Currently, 39 insurance companies added their names as third-party defendants in the lawsuit. Adding to the names of the coal companies listed in the motions - Massey Energy, Omar Mining, Independence Coal Co., Black Castle Coal Co., Peabody Energy Corp. and Pine Ridge Coal Co. - are 39 insurance companies who provide, or have provided insurance to these coal industry leaders through the years.

These 39 insurance companies as listed on the Civil Case Information Statement, are AIG Casualty Company f/k/a Birmingham Fire Insurance Company; AIU Insurance Company; Allianz Underwriters Insurance Company; Allstate Insurance Company as Successor in interest to Northbrook Excess and Surplus Company f/k/a Northbrook Insurance Company; American Empire Surplus Lines Insurance Company f/k/a Great American Surplus Lines Insurance Company; Century Indemnity Company as Successor to CCI Insurance Company, successor to Insurance Company of North America; Certain Underwriters at Lloyd's, London and London Insurance Companies; CNA Insurance Companies; Continental Casualty Company.

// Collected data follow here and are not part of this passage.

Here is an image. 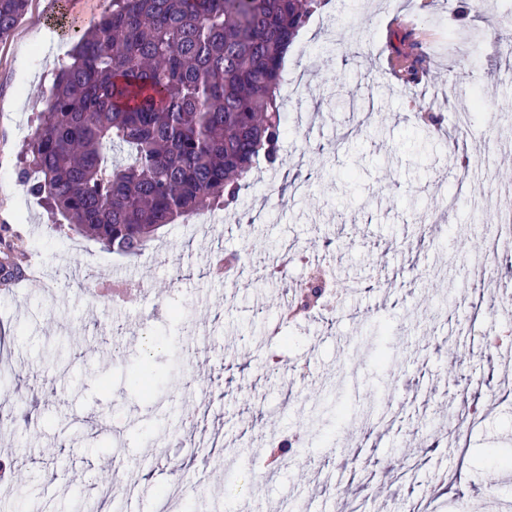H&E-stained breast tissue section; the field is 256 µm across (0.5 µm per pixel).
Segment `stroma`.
Segmentation results:
<instances>
[{"label": "stroma", "mask_w": 512, "mask_h": 512, "mask_svg": "<svg viewBox=\"0 0 512 512\" xmlns=\"http://www.w3.org/2000/svg\"><path fill=\"white\" fill-rule=\"evenodd\" d=\"M419 6L332 0L289 53L281 163L260 161L236 205L252 223L170 224L131 259L57 230L17 175L58 55L30 52L57 33L31 0L0 40V230L36 281L0 282V455L15 482L0 512H153L158 494L212 456L179 512H512V240L490 245L512 210V0ZM409 16L431 81L408 88L379 54ZM467 66L450 46L461 26ZM482 105H475V98ZM440 115L422 127L418 107ZM328 269L339 298L292 322L288 282L267 271L287 250ZM237 277L207 271L214 252ZM127 308L100 293L130 272ZM161 343L145 355L144 338ZM150 360L156 393L131 390ZM470 428H458L462 419ZM297 438L299 458L267 478L242 453ZM180 485V484H179Z\"/></svg>", "instance_id": "1"}]
</instances>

Also listed are Employers Insurance of Wausau; Employers Mutual Casualty Company; Evanston Insurance Company; Everest Reinsurance Company p/k/a Prudential Reinsurance Company; Federal Insurance Company; The Continental Insurance Company as successor by Merger to Fidelity Casualty Company of New York; Fireman's Fund Insurance Company; First State Insurance Company; General Star Indemnity Company; Government Employees Insurance Company; Granite State Insurance Company; Hartford Accident and Indemnity Company; Insurance Company of the State of Pennsylvania; Lexington Insurance Company; Midstates Reinsurance Corporation. Additionally, the Mt. MicKinley Insurance Company p/k/a Gibraltar Casualty Company; National Union Insurance Company of Pittsburgh Pennsylvania; Navigators Insurance Company as successor in interest to New York Marine Managers, Inc.; New England Insurance Company; North Start Reinsurance Corporation; Old Republic Insurance Company; Onebeacon American Insurance Company; Royal Indemnity Company; St. Paul Fire and Marine Insurance Company; TIG Insurance Company as successor in Interest to International Insurance Company; Travelers Casualty and Surety Company as successor in interest to AETNA Casualty and Surety Company; Zurich American Insurance Company successor in interest to Zurich Insurance Company all are listed as third-party defendants in the civil action lawsuit.

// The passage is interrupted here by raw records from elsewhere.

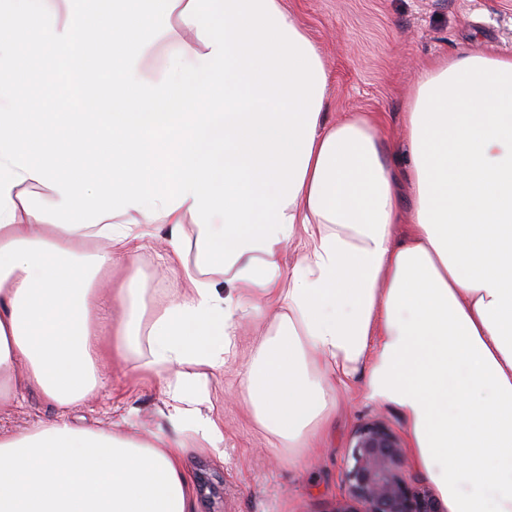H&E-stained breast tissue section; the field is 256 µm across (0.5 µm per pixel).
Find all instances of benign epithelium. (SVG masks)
<instances>
[{"instance_id": "benign-epithelium-1", "label": "benign epithelium", "mask_w": 512, "mask_h": 512, "mask_svg": "<svg viewBox=\"0 0 512 512\" xmlns=\"http://www.w3.org/2000/svg\"><path fill=\"white\" fill-rule=\"evenodd\" d=\"M344 477L347 497L336 512H444L434 494L406 481L400 442L379 422L354 434Z\"/></svg>"}]
</instances>
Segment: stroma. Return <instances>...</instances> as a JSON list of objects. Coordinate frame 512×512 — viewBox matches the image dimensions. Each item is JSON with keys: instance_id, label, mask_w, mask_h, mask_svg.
<instances>
[{"instance_id": "obj_1", "label": "stroma", "mask_w": 512, "mask_h": 512, "mask_svg": "<svg viewBox=\"0 0 512 512\" xmlns=\"http://www.w3.org/2000/svg\"><path fill=\"white\" fill-rule=\"evenodd\" d=\"M284 5L321 51L328 75L327 121L347 112L374 113L381 124L382 154L390 162L401 143L404 100L422 67L463 52L512 54V0H284ZM161 248L159 239H147L137 254L139 285L151 307L168 305L184 286L180 272L167 269ZM273 324L270 311L260 325L242 322L233 340L235 355L223 373L195 387L203 411L224 423L220 457L193 433L182 436L198 512H334L346 495L343 472L359 427L382 421L402 447L410 445L402 414L368 400L356 381L337 391L308 459L291 464L295 448L255 420L239 386L258 330ZM149 360L146 348L132 346L111 387L72 405L71 417L97 430L156 433L170 391ZM56 412V405L38 392H28L21 403L0 407V431L23 433Z\"/></svg>"}]
</instances>
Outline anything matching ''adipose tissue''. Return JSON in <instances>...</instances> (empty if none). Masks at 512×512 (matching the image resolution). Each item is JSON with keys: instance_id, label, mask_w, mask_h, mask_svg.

According to Bell, there a now a total of 21 law firms involved in the Prenter water case. "Judge Thompson will most likely order a formal mediation session to be set up between all parties," Bell said. source



To quote Shakespeare ... (0.00 / 0)
"The first thing we do, let's kill all the lawyers."

I mean this as a metaphor. But the explosion of law school grads, combined with the expansion of the corporatist mentality - as demonstrated by that infernal list - has left ordinary citizens in a poor position to fight back.